In this notebook, we apply bias mitigation using the reweighing technique from AIF360 on our cleaned dataset. The goal is to adjust instance weights to reduce bias in the dataset.

We'll:
- Define paths to our cleaned data (`train_cleaned.csv`).
- Load the cleaned data and convert it to an AIF360 `BinaryLabelDataset`.
- Apply the reweighing algorithm to mitigate bias.
- Convert the reweighted dataset back to a pandas DataFrame and save it as `weighted_train.csv`.

Let's start by setting up the environment and defining the necessary file paths.

In [5]:
import os
import sys
import pandas as pd
from aif360.datasets import BinaryLabelDataset
from aif360.algorithms.preprocessing import Reweighing

# Define the absolute path for the cleaned data file.
# Note: In a notebook, you might use os.getcwd() if __file__ is not defined.
project_root = os.getcwd()  
cleaned_csv_path = os.path.abspath(os.path.join(project_root, "data", "train_cleaned.csv"))
print("Looking for cleaned data at:", cleaned_csv_path)

# Check if the cleaned data file exists.
if not os.path.exists(cleaned_csv_path):
    sys.exit(f"Error: Cleaned data file not found at {cleaned_csv_path}.\n"
             "Please run 'python3 src/data_cleaning.py' to generate train_cleaned.csv before running this notebook.")

# Load the cleaned data.
df = pd.read_csv(cleaned_csv_path)
print("Loaded cleaned data with shape:", df.shape)

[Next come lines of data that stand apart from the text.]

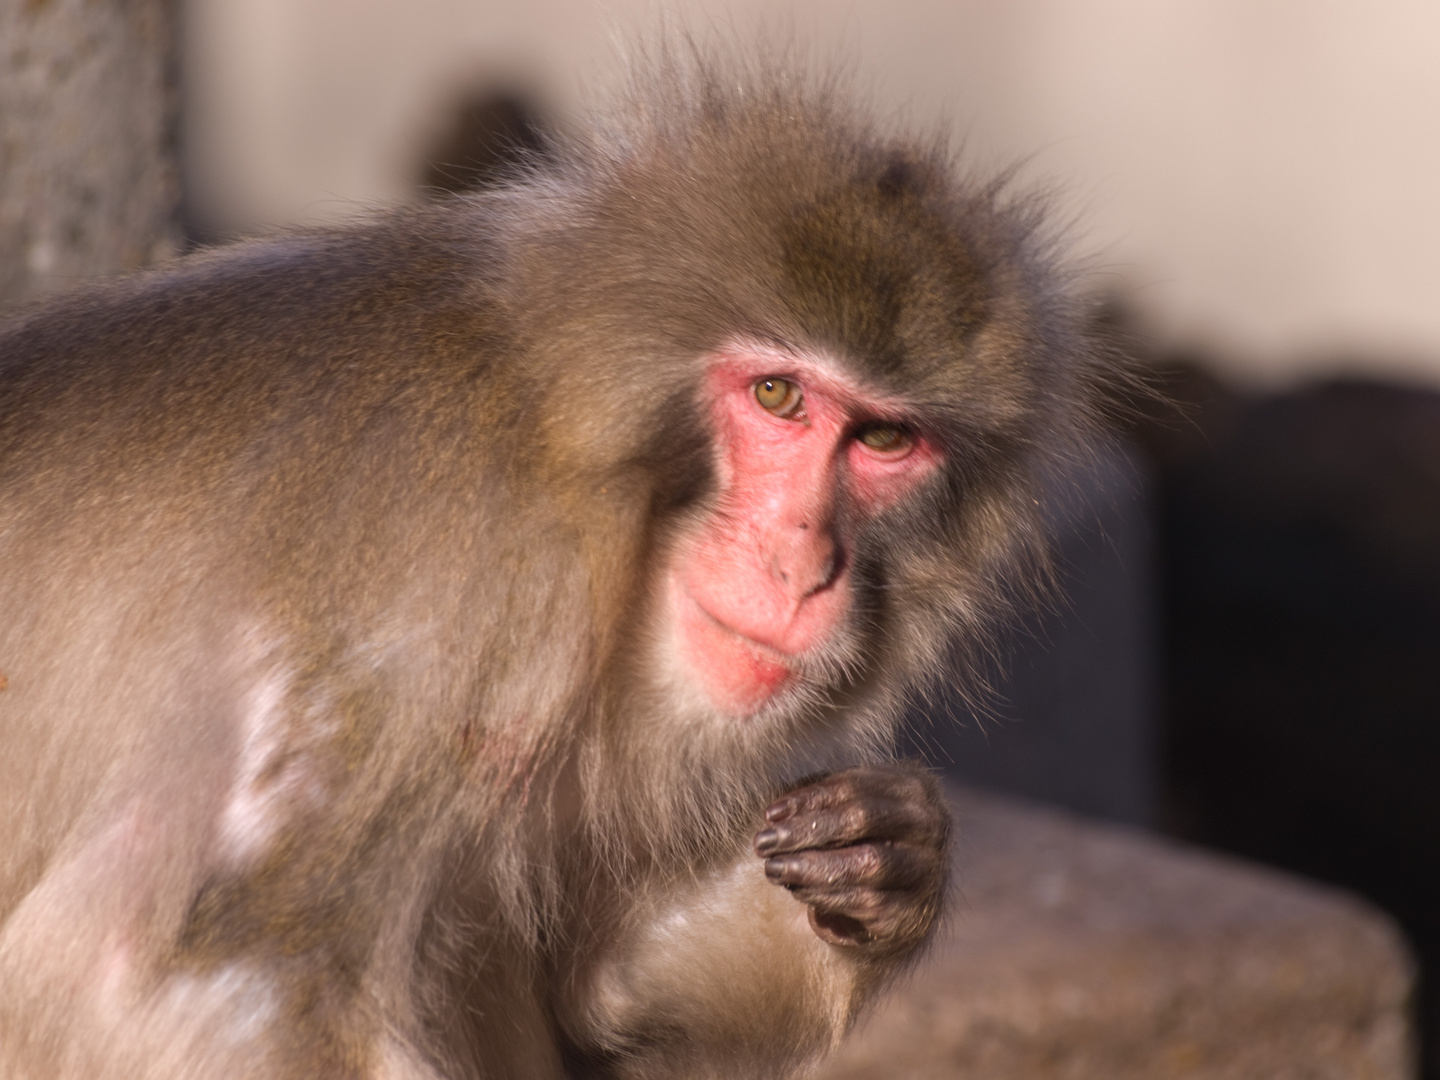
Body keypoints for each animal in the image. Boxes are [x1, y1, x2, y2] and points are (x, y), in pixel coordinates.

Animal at [0, 42, 1111, 1080]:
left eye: (884, 441)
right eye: (778, 397)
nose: (803, 561)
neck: (564, 434)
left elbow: (593, 993)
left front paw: (891, 860)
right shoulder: (447, 589)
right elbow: (182, 976)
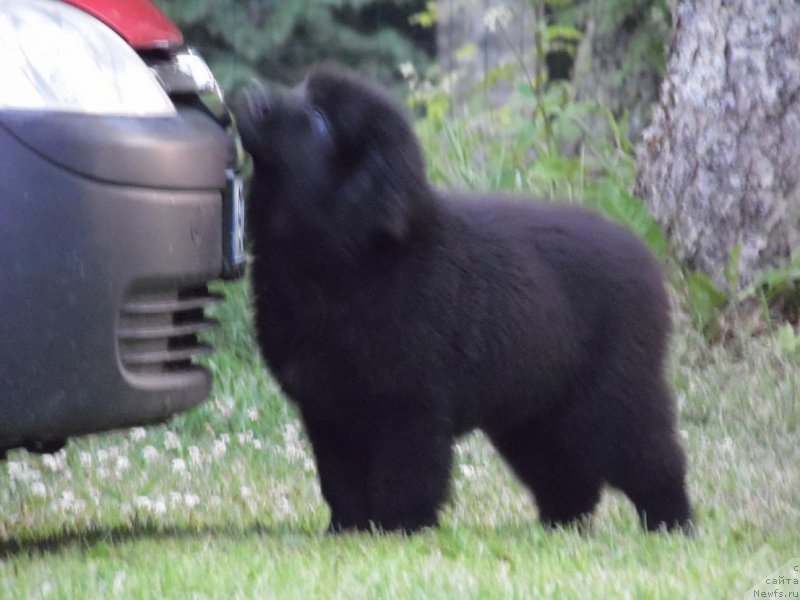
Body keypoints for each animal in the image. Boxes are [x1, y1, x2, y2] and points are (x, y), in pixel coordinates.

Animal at [234, 65, 692, 536]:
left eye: (319, 121)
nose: (250, 96)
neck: (350, 263)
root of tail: (645, 258)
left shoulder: (411, 407)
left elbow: (405, 476)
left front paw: (401, 529)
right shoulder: (327, 411)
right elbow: (340, 479)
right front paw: (348, 530)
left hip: (614, 397)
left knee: (655, 459)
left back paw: (671, 523)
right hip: (533, 414)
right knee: (567, 476)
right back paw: (558, 527)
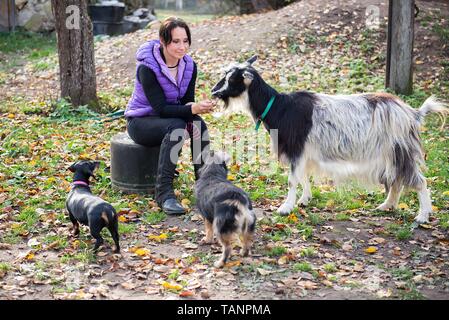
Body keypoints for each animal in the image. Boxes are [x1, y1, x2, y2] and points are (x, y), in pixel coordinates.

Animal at [211, 55, 448, 224]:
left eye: (231, 80)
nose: (214, 92)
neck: (279, 107)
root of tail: (413, 113)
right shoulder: (305, 152)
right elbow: (303, 177)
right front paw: (304, 200)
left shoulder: (296, 148)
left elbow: (292, 180)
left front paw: (285, 208)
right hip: (389, 153)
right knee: (397, 179)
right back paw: (386, 206)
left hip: (401, 149)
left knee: (419, 181)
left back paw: (422, 216)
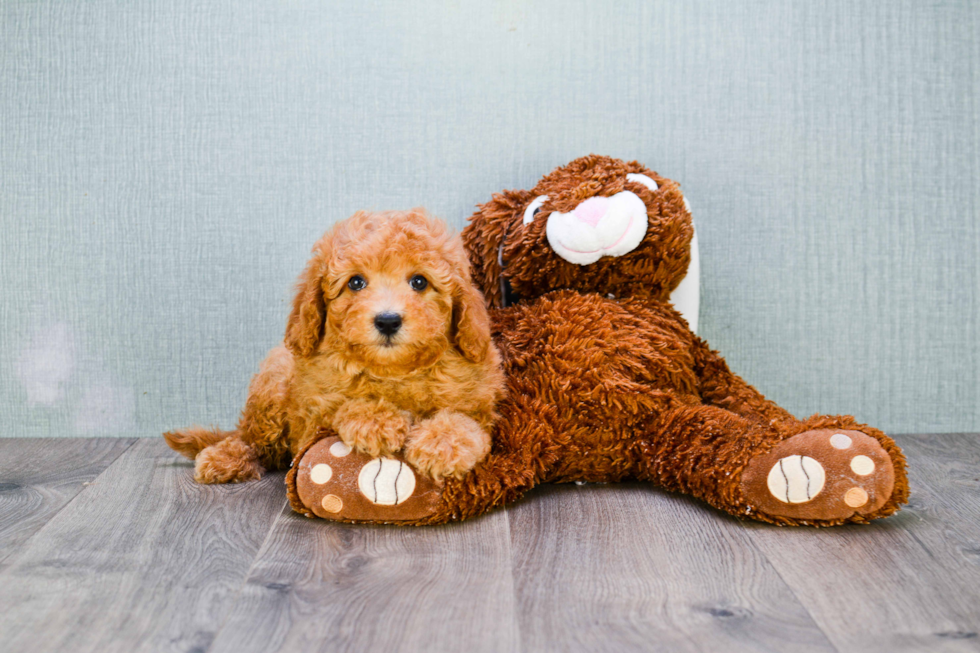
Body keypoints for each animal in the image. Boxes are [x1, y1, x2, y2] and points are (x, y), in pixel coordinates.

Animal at [164, 209, 502, 484]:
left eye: (419, 282)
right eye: (355, 283)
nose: (388, 320)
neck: (392, 370)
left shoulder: (479, 405)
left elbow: (464, 421)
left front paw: (441, 444)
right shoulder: (311, 422)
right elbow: (342, 405)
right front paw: (375, 421)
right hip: (272, 388)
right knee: (252, 440)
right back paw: (225, 457)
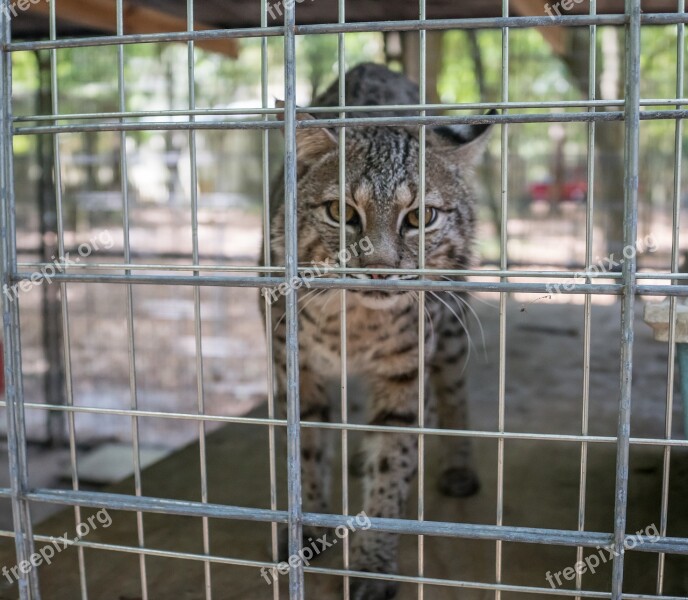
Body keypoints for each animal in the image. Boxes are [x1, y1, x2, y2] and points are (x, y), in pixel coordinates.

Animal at [264, 63, 494, 596]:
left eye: (421, 217)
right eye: (342, 213)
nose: (380, 270)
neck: (355, 319)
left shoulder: (406, 371)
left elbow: (394, 459)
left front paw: (372, 563)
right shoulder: (293, 364)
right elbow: (304, 451)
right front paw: (305, 529)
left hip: (451, 322)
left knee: (452, 389)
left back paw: (459, 464)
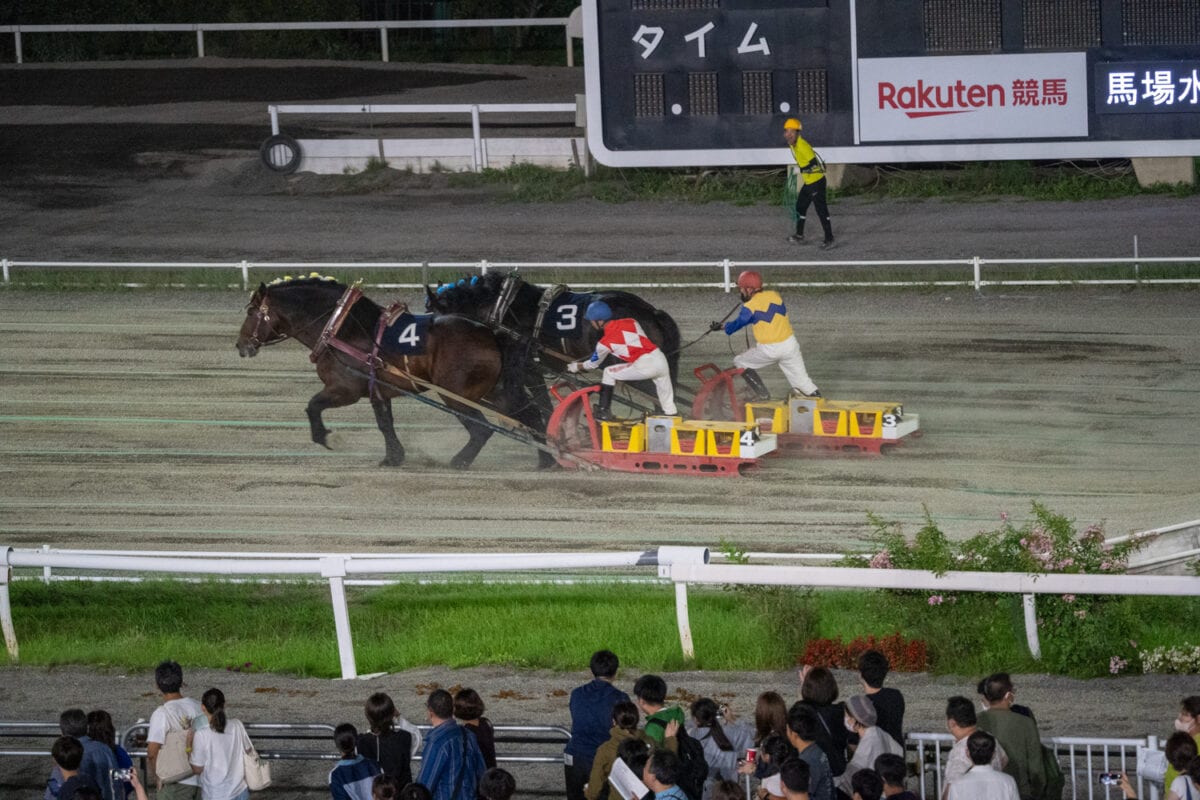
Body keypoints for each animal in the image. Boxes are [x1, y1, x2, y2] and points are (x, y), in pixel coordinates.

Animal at [236, 275, 554, 469]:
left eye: (251, 312)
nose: (241, 345)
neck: (342, 328)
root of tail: (491, 334)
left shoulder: (344, 389)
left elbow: (312, 405)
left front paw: (324, 436)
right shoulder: (378, 390)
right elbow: (384, 423)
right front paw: (393, 457)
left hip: (456, 394)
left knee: (481, 429)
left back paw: (459, 461)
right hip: (494, 390)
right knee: (529, 416)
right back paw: (546, 459)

Looking for cleaned data at: /Users/stay-c/Desktop/AI_Fairness_Project/notebooks/data/train_cleaned.csv


SystemExit: Error: Cleaned data file not found at /Users/stay-c/Desktop/AI_Fairness_Project/notebooks/data/train_cleaned.csv.
Please run 'python3 src/data_cleaning.py' to generate train_cleaned.csv before running this notebook.